I have noticed that quite frequently MOOCs close their enrollment, and content is made available only for students who are enrolled. Why?
3 Answers
Lacking individual interaction between instructor and student, MOOCs often have a policy that this kind of feedback is replaced by interactions with the "community" of other students on web forums. So my sense is that closing enrollments from time to time recreates traditional semesters, that is, batches up students into similar cohorts in time -- and then hopefully this serves to create a "critical mass" of respondents on the forums, who are all working through like material at about the same time, and more likely to respond to each other's questions and concerns in a coherent fashion.

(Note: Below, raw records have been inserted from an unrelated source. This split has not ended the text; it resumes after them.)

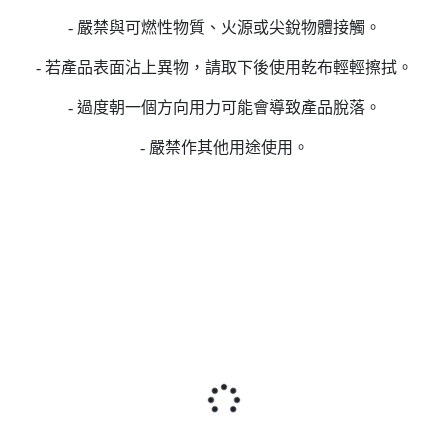
- 嚴禁與可燃性物質、火源或尖銳物體接觸。
- 若產品表面沾上異物，請取下後使用乾布輕輕擦拭。
- 過度朝一個方向用力可能會導致產品脫落。
- 嚴禁作其他用途使用。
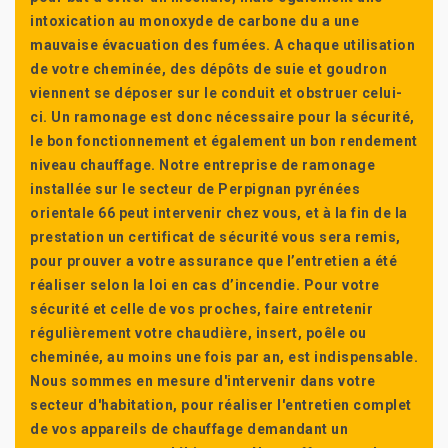
intoxication au monoxyde de carbone du a une
mauvaise évacuation des fumées. A chaque utilisation
de votre cheminée, des dépôts de suie et goudron
viennent se déposer sur le conduit et obstruer celui-
ci. Un ramonage est donc nécessaire pour la sécurité,
le bon fonctionnement et également un bon rendement
niveau chauffage. Notre entreprise de ramonage
installée sur le secteur de Perpignan pyrénées
orientale 66 peut intervenir chez vous, et à la fin de la
prestation un certificat de sécurité vous sera remis,
pour prouver a votre assurance que l’entretien a été
réaliser selon la loi en cas d’incendie. Pour votre
sécurité et celle de vos proches, faire entretenir
régulièrement votre chaudière, insert, poêle ou
cheminée, au moins une fois par an, est indispensable.
Nous sommes en mesure d'intervenir dans votre
secteur d'habitation, pour réaliser l'entretien complet
de vos appareils de chauffage demandant un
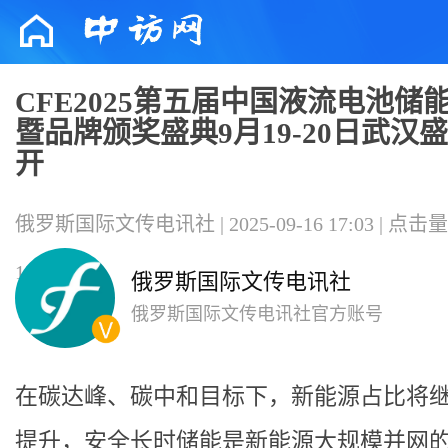
CFE2025第五届中国液流电池储
暨品牌颁奖盛典9月19-20日武汉
开
俄罗斯国际文传电讯社 | 2025-09-16 17:03 | 点击
130300
俄罗斯国际文传电讯社
俄罗斯国际文传电讯社官方账号
在碳达峰、碳中和目标下，新能源占比将
提升，安全长时储能是新能源大规模并网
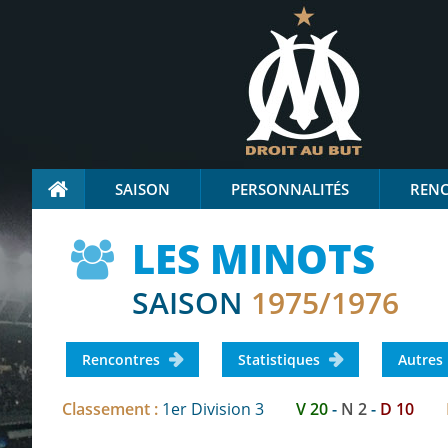
SAISON
PERSONNALITÉS
REN
LES MINOTS
SAISON
1975/1976
Rencontres
Statistiques
Autres
Classement :
1er Division 3
V 20
-
N 2
-
D 10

And to add to Daniel's answer, the instructors may also want to set a pace, akin to traditional in person lessons. Releasing new material on regular intervals, the are encouraging students to follow it at the set pace.
So, if you sign up, and get a new lecture every week, are more likely to watch them on time, digest the material, and keep on the course, that if you sign up and get a backlog of 30 lessons to watch, and growing.
From the students' perspective, it doesn't make much sense to close the course. From an institutional perspective, however, it's usually just a budget and reputation concern.
If nobody official is answering questions, the course looks dead, which makes the school look flakey. At the same time, the cost of hiring someone to manage the course all the time is prohibitive. So, courses get closed.